## What you are asked to do
Beginning at the top of the entries below, retype each line exactly until the line containing "data from any of it's cells." has been written out; include no pictures and no later lines.

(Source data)
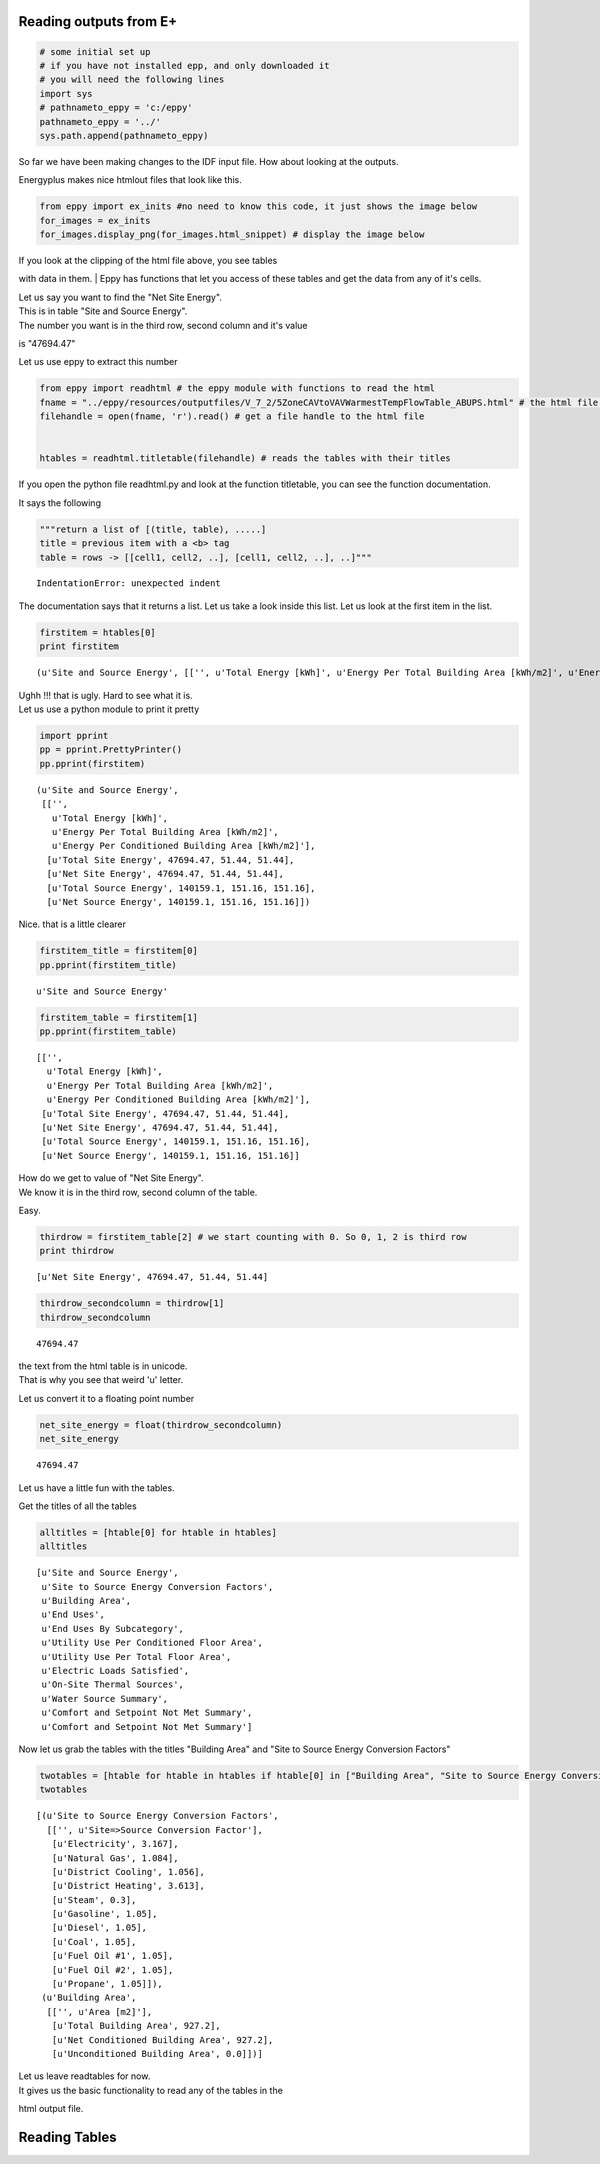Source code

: 
Reading outputs from E+
-----------------------


.. code:: python

    # some initial set up
    # if you have not installed epp, and only downloaded it
    # you will need the following lines
    import sys
    # pathnameto_eppy = 'c:/eppy'
    pathnameto_eppy = '../'
    sys.path.append(pathnameto_eppy) 
So far we have been making changes to the IDF input file. How about
looking at the outputs.

Energyplus makes nice htmlout files that look like this.

.. code:: python

    from eppy import ex_inits #no need to know this code, it just shows the image below
    for_images = ex_inits
    for_images.display_png(for_images.html_snippet) # display the image below


.. image:: Outputs_Tutorial_files/Outputs_Tutorial_3_0.png


| If you look at the clipping of the html file above, you see tables
with data in them.
| Eppy has functions that let you access of these tables and get the
data from any of it's cells.

| Let us say you want to find the "Net Site Energy".
| This is in table "Site and Source Energy".
| The number you want is in the third row, second column and it's value
is "47694.47"

Let us use eppy to extract this number

.. code:: python

    from eppy import readhtml # the eppy module with functions to read the html
    fname = "../eppy/resources/outputfiles/V_7_2/5ZoneCAVtoVAVWarmestTempFlowTable_ABUPS.html" # the html file you want to read
    filehandle = open(fname, 'r').read() # get a file handle to the html file
    
    
    htables = readhtml.titletable(filehandle) # reads the tables with their titles
If you open the python file readhtml.py and look at the function
titletable, you can see the function documentation.

It says the following

.. code:: python

        """return a list of [(title, table), .....]
        title = previous item with a <b> tag
        table = rows -> [[cell1, cell2, ..], [cell1, cell2, ..], ..]"""

::


    IndentationError: unexpected indent



The documentation says that it returns a list. Let us take a look inside
this list. Let us look at the first item in the list.

.. code:: python

    firstitem = htables[0]
    print firstitem

.. parsed-literal::

    (u'Site and Source Energy', [['', u'Total Energy [kWh]', u'Energy Per Total Building Area [kWh/m2]', u'Energy Per Conditioned Building Area [kWh/m2]'], [u'Total Site Energy', 47694.47, 51.44, 51.44], [u'Net Site Energy', 47694.47, 51.44, 51.44], [u'Total Source Energy', 140159.1, 151.16, 151.16], [u'Net Source Energy', 140159.1, 151.16, 151.16]])


| Ughh !!! that is ugly. Hard to see what it is.
| Let us use a python module to print it pretty

.. code:: python

    import pprint
    pp = pprint.PrettyPrinter()
    pp.pprint(firstitem)

.. parsed-literal::

    (u'Site and Source Energy',
     [['',
       u'Total Energy [kWh]',
       u'Energy Per Total Building Area [kWh/m2]',
       u'Energy Per Conditioned Building Area [kWh/m2]'],
      [u'Total Site Energy', 47694.47, 51.44, 51.44],
      [u'Net Site Energy', 47694.47, 51.44, 51.44],
      [u'Total Source Energy', 140159.1, 151.16, 151.16],
      [u'Net Source Energy', 140159.1, 151.16, 151.16]])


Nice. that is a little clearer

.. code:: python

    firstitem_title = firstitem[0]
    pp.pprint(firstitem_title)

.. parsed-literal::

    u'Site and Source Energy'


.. code:: python

    firstitem_table = firstitem[1]
    pp.pprint(firstitem_table)

.. parsed-literal::

    [['',
      u'Total Energy [kWh]',
      u'Energy Per Total Building Area [kWh/m2]',
      u'Energy Per Conditioned Building Area [kWh/m2]'],
     [u'Total Site Energy', 47694.47, 51.44, 51.44],
     [u'Net Site Energy', 47694.47, 51.44, 51.44],
     [u'Total Source Energy', 140159.1, 151.16, 151.16],
     [u'Net Source Energy', 140159.1, 151.16, 151.16]]


| How do we get to value of "Net Site Energy".
| We know it is in the third row, second column of the table.

Easy.

.. code:: python

    thirdrow = firstitem_table[2] # we start counting with 0. So 0, 1, 2 is third row
    print thirdrow

.. parsed-literal::

    [u'Net Site Energy', 47694.47, 51.44, 51.44]


.. code:: python

    thirdrow_secondcolumn = thirdrow[1]
    thirdrow_secondcolumn



.. parsed-literal::

    47694.47



| the text from the html table is in unicode.
| That is why you see that weird 'u' letter.

Let us convert it to a floating point number

.. code:: python

    net_site_energy = float(thirdrow_secondcolumn)
    net_site_energy



.. parsed-literal::

    47694.47



Let us have a little fun with the tables.

Get the titles of all the tables

.. code:: python

    alltitles = [htable[0] for htable in htables]
    alltitles



.. parsed-literal::

    [u'Site and Source Energy',
     u'Site to Source Energy Conversion Factors',
     u'Building Area',
     u'End Uses',
     u'End Uses By Subcategory',
     u'Utility Use Per Conditioned Floor Area',
     u'Utility Use Per Total Floor Area',
     u'Electric Loads Satisfied',
     u'On-Site Thermal Sources',
     u'Water Source Summary',
     u'Comfort and Setpoint Not Met Summary',
     u'Comfort and Setpoint Not Met Summary']



Now let us grab the tables with the titles "Building Area" and "Site to
Source Energy Conversion Factors"

.. code:: python

    twotables = [htable for htable in htables if htable[0] in ["Building Area", "Site to Source Energy Conversion Factors"]]
    twotables



.. parsed-literal::

    [(u'Site to Source Energy Conversion Factors',
      [['', u'Site=>Source Conversion Factor'],
       [u'Electricity', 3.167],
       [u'Natural Gas', 1.084],
       [u'District Cooling', 1.056],
       [u'District Heating', 3.613],
       [u'Steam', 0.3],
       [u'Gasoline', 1.05],
       [u'Diesel', 1.05],
       [u'Coal', 1.05],
       [u'Fuel Oil #1', 1.05],
       [u'Fuel Oil #2', 1.05],
       [u'Propane', 1.05]]),
     (u'Building Area',
      [['', u'Area [m2]'],
       [u'Total Building Area', 927.2],
       [u'Net Conditioned Building Area', 927.2],
       [u'Unconditioned Building Area', 0.0]])]



| Let us leave readtables for now.
| It gives us the basic functionality to read any of the tables in the
html output file.

Reading Tables
--------------


.. code:: python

## Result
Source code

: 
Reading outputs from E+
-----------------------


.. code:: python

    # some initial set up
    # if you have not installed epp, and only downloaded it
    # you will need the following lines
    import sys
    # pathnameto_eppy = 'c:/eppy'
    pathnameto_eppy = '../'
    sys.path.append(pathnameto_eppy) 
So far we have been making changes to the IDF input file. How about
looking at the outputs.

Energyplus makes nice htmlout files that look like this.

.. code:: python

    from eppy import ex_inits #no need to know this code, it just shows the image below
    for_images = ex_inits
    for_images.display_png(for_images.html_snippet) # display the image below


.. image:: Outputs_Tutorial_files/Outputs_Tutorial_3_0.png


| If you look at the clipping of the html file above, you see tables
with data in them.
| Eppy has functions that let you access of these tables and get the
data from any of it's cells.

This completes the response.